WORK INSTRUCTIONS.
Quote the Lorenz.boot documentation exactly, between "#' @param show_progress" and "computing is used.", inclusive.
=== SELECTED PASSAGE ===
R/Lorenz-bootstrap.R
In LorenzRegression: Lorenz and Penalized Lorenz Regressions

Documented in Lorenz.boot

#' Bootstrap for the (penalized) Lorenz regression
#'
#' \code{Lorenz.boot} performs bootstrap estimation for the vector of coefficients of the single-index model, the explained Gini coefficient, and the Lorenz-\eqn{R^2}. In the penalized case, it also provides a selection method.
#'
#' @param object An object of class \code{"LR"} or \code{"PLR"}, i.e., the output of a call to \code{\link{Lorenz.Reg}}.
#' @param R An integer specifying the number of bootstrap replicates.
#' @param boot_out_only A logical value indicating whether the function should return only the raw bootstrap output. This advanced feature can help save computation time in specific use cases. See Details.
#' @param store_LC A logical determining whether explained Lorenz curves ordinates should be stored for each bootstrap sample. The default is \code{FALSE} since it might require storing large objects. If set to \code{TRUE}, ordinates are stored and plots of the explained Lorenz curve will include confidence bands, see \code{\link{plot.LR}} and \code{\link{plot.PLR}}.
#' @param show_progress A logical. If \code{TRUE} (default), a progress bar is displayed during bootstrap computation. Set to \code{FALSE} to disable it. Progress is not shown when parallel computing is used.
#' @param ... Additional arguments passed to either the bootstrap function \code{\link[boot]{boot}} from the \pkg{boot} package or the underlying fit functions (\code{\link{Lorenz.GA}}, \code{\link{Lorenz.FABS}}, or \code{\link{Lorenz.SCADFABS}}). By default, the fit function uses the same parameters as in the original call to \code{Lorenz.Reg}, but these can be overridden by explicitly passing them in \code{...}.
#'
#' @return An object of class \code{c("LR_boot", "LR")} or \code{c("PLR_boot", "PLR")}, depending on whether a non-penalized or penalized regression was fitted.
#'
#' The methods \code{\link{confint.LR}} and \code{\link{confint.PLR}} can be used on objects of class \code{"LR_boot"} or \code{"PLR_boot"} to construct confidence intervals for the model parameters.
=== RECORDS SUPPLIED ===
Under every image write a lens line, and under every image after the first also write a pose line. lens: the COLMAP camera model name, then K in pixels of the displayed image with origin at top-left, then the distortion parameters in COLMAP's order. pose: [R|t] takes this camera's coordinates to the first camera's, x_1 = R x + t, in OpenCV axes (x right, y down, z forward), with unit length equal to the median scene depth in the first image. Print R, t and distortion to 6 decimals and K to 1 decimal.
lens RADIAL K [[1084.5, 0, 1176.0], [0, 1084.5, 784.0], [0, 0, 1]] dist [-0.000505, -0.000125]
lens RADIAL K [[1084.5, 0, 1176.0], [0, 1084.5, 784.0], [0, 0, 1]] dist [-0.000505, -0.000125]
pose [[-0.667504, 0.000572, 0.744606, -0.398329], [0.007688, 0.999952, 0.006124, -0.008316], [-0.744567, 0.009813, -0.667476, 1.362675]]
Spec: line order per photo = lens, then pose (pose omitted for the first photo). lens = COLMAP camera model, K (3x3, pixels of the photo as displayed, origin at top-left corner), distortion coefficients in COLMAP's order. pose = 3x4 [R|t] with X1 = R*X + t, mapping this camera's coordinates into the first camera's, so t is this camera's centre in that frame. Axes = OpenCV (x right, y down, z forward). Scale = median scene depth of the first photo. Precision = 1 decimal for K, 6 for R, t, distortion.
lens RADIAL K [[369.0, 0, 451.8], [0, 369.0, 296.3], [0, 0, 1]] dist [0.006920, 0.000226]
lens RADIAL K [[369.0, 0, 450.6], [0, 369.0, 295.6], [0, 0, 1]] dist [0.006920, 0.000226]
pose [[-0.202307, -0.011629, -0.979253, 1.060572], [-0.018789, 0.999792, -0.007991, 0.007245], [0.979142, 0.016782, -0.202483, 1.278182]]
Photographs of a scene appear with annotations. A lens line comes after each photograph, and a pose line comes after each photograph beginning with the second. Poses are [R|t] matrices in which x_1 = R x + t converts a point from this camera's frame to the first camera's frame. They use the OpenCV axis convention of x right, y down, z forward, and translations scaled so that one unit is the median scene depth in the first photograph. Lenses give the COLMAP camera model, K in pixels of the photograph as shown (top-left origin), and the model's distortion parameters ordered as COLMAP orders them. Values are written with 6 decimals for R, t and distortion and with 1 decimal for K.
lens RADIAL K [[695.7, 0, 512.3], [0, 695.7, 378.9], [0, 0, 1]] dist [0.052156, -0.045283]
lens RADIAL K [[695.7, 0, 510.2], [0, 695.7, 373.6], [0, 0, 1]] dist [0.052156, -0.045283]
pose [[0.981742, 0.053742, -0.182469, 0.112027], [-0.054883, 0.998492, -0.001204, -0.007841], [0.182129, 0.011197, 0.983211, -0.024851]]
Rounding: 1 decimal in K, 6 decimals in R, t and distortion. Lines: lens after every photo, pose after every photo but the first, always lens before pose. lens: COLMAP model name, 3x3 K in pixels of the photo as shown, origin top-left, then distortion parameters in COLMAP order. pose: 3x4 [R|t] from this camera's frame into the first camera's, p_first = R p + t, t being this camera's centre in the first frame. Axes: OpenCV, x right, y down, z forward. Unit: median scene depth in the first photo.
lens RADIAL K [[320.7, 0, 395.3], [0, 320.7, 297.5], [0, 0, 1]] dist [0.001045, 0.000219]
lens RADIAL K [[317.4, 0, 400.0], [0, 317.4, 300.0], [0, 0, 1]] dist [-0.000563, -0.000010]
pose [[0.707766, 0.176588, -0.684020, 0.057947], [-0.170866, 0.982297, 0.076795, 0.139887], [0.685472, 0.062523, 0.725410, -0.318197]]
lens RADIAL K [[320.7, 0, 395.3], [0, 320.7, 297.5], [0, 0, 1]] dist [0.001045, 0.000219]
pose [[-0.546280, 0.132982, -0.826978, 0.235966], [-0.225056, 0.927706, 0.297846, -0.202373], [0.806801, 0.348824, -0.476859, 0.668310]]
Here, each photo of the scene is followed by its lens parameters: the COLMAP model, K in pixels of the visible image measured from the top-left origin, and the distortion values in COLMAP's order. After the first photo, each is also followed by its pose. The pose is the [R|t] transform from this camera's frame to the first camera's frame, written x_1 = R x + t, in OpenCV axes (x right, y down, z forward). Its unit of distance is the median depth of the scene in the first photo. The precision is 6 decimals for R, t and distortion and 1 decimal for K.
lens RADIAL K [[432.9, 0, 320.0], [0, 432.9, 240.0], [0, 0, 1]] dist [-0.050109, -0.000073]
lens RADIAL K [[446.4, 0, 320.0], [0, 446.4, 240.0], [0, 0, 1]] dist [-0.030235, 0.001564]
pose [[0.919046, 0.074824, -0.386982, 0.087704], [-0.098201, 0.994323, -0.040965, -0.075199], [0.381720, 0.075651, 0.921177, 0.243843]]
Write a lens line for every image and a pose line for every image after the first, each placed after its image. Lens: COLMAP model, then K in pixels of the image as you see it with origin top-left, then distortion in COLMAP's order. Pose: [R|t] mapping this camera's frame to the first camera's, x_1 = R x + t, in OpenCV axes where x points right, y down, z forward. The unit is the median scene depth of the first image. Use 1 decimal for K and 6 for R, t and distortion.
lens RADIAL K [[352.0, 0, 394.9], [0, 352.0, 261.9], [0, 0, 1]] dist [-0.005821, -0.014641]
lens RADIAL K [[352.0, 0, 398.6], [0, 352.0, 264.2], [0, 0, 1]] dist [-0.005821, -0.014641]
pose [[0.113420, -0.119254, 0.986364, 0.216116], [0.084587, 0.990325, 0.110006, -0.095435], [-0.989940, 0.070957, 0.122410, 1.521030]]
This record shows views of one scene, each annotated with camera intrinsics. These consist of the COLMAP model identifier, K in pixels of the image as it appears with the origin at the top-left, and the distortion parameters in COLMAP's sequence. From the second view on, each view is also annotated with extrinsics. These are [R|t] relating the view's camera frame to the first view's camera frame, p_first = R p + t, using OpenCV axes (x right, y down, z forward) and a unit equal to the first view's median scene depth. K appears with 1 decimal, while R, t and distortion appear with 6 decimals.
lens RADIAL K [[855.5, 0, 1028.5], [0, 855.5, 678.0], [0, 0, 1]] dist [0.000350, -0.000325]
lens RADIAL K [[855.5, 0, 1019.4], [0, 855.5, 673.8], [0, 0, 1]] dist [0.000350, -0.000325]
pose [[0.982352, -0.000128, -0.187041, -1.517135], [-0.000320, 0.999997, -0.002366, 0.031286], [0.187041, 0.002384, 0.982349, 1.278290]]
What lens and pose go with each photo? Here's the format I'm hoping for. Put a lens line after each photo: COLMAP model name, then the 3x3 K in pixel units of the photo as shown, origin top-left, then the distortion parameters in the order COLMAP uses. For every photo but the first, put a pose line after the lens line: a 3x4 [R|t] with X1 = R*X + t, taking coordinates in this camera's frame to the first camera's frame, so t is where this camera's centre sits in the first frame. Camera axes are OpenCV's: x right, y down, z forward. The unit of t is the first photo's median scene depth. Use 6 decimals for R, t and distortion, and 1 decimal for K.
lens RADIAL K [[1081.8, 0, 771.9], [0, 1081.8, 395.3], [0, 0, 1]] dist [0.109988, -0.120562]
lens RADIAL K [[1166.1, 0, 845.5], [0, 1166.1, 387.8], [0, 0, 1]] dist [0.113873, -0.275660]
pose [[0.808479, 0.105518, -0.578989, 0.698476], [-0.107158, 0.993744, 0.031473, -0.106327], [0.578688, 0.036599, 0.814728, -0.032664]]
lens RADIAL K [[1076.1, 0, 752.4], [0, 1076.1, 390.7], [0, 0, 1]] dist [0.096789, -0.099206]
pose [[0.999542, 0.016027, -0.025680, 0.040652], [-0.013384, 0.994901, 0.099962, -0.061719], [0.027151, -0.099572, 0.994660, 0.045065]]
===
ANSWER FOR THE TASK.
#' @param show_progress A logical. If \code{TRUE} (default), a progress bar is displayed during bootstrap computation. Set to \code{FALSE} to disable it. Progress is not shown when parallel computing is used.